Guillet Christelle, Prod'homme Magali, Balage Michèle, Gachon Pierre, Giraudet Christophe, Morin Liliane, Grizard Jean, Boirie Yves
Unité du Métabolisme Protéino-Energétique, UMR Université d'Auvergne/INRA, CRNH, Centre Hospitalier Universitaire, Clermont-Ferrand, France.
FASEB J. 2004 Oct;18(13):1586-7. doi: 10.1096/fj.03-1341fje. Epub 2004 Aug 19.
Age-related loss of muscle protein may involve a decreased response to anabolic factors of muscle protein synthesis through dysregulation of translation factors.

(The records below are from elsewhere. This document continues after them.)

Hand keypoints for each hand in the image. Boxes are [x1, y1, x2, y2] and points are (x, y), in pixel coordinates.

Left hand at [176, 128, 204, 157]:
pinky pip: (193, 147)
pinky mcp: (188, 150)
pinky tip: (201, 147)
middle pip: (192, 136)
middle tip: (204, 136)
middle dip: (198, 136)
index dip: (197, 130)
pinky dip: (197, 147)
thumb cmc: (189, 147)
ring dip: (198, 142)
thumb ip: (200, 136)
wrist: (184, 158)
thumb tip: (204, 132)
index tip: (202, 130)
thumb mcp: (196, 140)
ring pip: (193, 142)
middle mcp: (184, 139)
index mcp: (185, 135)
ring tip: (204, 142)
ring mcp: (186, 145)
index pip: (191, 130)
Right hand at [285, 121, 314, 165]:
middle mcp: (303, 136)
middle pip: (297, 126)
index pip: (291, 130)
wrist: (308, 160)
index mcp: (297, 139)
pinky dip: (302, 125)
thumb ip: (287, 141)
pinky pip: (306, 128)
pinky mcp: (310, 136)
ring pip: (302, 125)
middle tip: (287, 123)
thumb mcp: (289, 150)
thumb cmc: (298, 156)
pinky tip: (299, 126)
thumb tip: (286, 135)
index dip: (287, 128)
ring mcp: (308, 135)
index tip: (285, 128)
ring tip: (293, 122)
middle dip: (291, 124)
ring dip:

To verify this hypothesis, we simultaneously investigated muscle protein synthesis and expression of some factors implicated in insulin signal transduction during hyperinsulinemia and hyperaminoacidemia in 6 young (25+/-1 year; mean+/-sem) and 8 elderly subjects (72+/-2 year). Incorporation of L-[1-13C] leucine in muscle proteins (fractional synthesis rate, FSR) was measured in vastus lateralis, before and during a euglycemic hyperinsulinemic hyperaminoacidemic clamp, together with Western blot analysis of protein kinase B (PKB), mTOR, 4E-BP1, and S6K1 phosphorylation. In basal state, muscle protein FSR was reduced in elderly in comparison with young subjects (0.061+/-0.004% per hour) vs 0.082+/-0.010% per hour, elderly vs. young, P<0.05). During clamp, muscle protein FSR was stimulated in young (0.119+/-0.006% per hour; P<0.05), but this response was significantly lower in elderly subjects (0.084+/-0.005% per hour, P<0.05 vs young subjects). Phosphorylation of PKB, mTOR, and 4E-BP1 were similarly increased by insulin and amino acid in both groups, except for S6K1 phosphorylation, which was not stimulated in elderly subjects. In conclusion, 1) response of muscle protein synthesis to insulin and amino acid is impaired in elderly humans; 2) a defect in S6K1 pathway activation may be responsible for this alteration. This modification is a mechanistic basis of sarcopenia development during aging.
与年龄相关的肌肉蛋白丢失可能涉及翻译因子失调导致的肌肉蛋白合成对合成代谢因子的反应降低。为验证这一假设,我们在6名年轻受试者(25±1岁;均值±标准误)和8名老年受试者(72±2岁)的正常血糖高胰岛素高氨基酸钳夹实验期间,同时研究了肌肉蛋白合成以及一些与胰岛素信号转导相关因子的表达。在股外侧肌测量基础状态以及正常血糖高胰岛素高氨基酸钳夹期间L-[1-13C]亮氨酸掺入肌肉蛋白的情况(分数合成率,FSR),同时采用蛋白质免疫印迹法分析蛋白激酶B(PKB)、哺乳动物雷帕霉素靶蛋白(mTOR)、真核翻译起始因子4E结合蛋白1(4E-BP1)和核糖体蛋白S6激酶1(S6K1)的磷酸化情况。在基础状态下,老年受试者的肌肉蛋白FSR低于年轻受试者(每小时0.061±0.004% 对比每小时0.082±0.010%,老年组对比年轻组,P<0.05)。在钳夹期间,年轻受试者的肌肉蛋白FSR受到刺激(每小时0.119±0.006%;P<0.05),但老年受试者的这种反应明显较低(每小时0.084±0.005%,与年轻受试者相比P<0.05)。两组中PKB、mTOR和4E-BP1的磷酸化均被胰岛素和氨基酸类似地增加,但老年受试者中S6K1的磷酸化未受到刺激。总之,1)老年人体内肌肉蛋白合成对胰岛素和氨基酸的反应受损;2)S6K1途径激活缺陷可能是这种改变的原因。这种变化是衰老过程中肌肉减少症发生的机制基础。